I wish to pick up on what the noble Baroness, Lady Massey, said about this being an issue of child protection, among other matters. As I said earlier this week, very often when children go missing from local authority care, the local authorities do not know that they are trafficked children. Therefore, no one is identifying them and looking for them with the special care that is required for this small group of children. They are treated as ordinary missing children who will probably come back. This is a very serious child protection issue.
The other point made by the noble Lord, Lord McColl, is so important that I shall repeat it. There is a real need for one constant person to take an interest in the child, meet the child early on, offer a mobile phone number, be at the end of a telephone and be able to answer the questions that a child with very limited or no English will need to ask someone who can be there. One of the sadnesses highlighted at the Still at Risk event that I was glad to attend yesterday is that these children have multiple social workers. We all know the underresourcing and overwork of social workers, so can they give a special degree of care to a foreign trafficked child who is not even under a care order? Consequently, they have to cope with no one person in their life.
What the noble Lord, Lord McColl, is suggesting in this amendment is crucial. We are failing a small number of grievously disadvantaged foreign children. We are talking about hundreds, not thousands. There was a particularly worrying case in Kent, where children who had been trafficked into Kent were being trafficked out by the same traffickers. Fortunately, Kent Police got hold of this, but if there had been a guardian, that guardian would have kept in touch with the child, with any luck, and would probably have been able to prevent it as they would be the one person who would know where the child was and, in any event, would be in touch with the suitable authorities to try to deal with it.

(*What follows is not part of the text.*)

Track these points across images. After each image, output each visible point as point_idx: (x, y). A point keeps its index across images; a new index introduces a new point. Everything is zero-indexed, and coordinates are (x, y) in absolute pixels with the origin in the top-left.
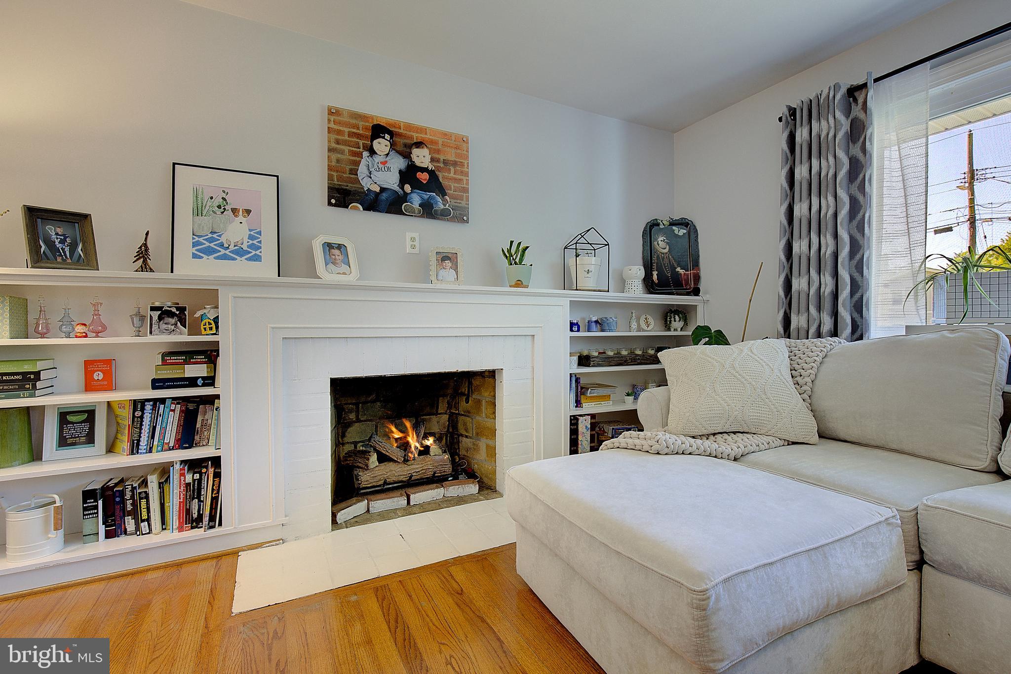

I have been talking to Barnardo’s about whether it would be prepared to offer some sort of service. The most important point that it makes is that there has to be a sufficient legal status because the majority of social services and, indeed, the NHS, talk about the confidentiality of teenage children and so on, so they will not necessarily tell somebody coming in what is going on. If the person has legal status, people have to open their records. In the absence of that sufficient legal status, a wonderful organisation, such as Barnardo’s, the NSPCC, the Children’s Society and so on, would not be able to offer that service, even if it were to be financially supported to do it.
The noble Lord, Lord McColl, has raised a very important issue. He and I were, if I may put it rather bluntly, fobbed off by the Government in 2011 and 2012 on the basis that there would be this report, and nothing is happening now. Children are going missing and are suffering the trauma of trying to cope with inadequate English through the multiplicity of agencies with which they have to deal. Quite simply, it is unjust. It is not good enough, and we as a country should be rather ashamed of ourselves.
My Lords, the noble Lord, Lord McColl, made a very powerful case and referred to the Joint Committee on Human Rights’ report on its inquiry into unaccompanied children. I want to underline that because we took evidence from people in Scotland with experience of the guardianship system there, and I was very impressed by what we were told. We have clear evidence there of how it can work and can support the kind of children whom we have been hearing from. I was not around when the noble Lord first raised this issue, and it is very sad that there has been this long delay. I hope that this House can now do something to rectify that situation.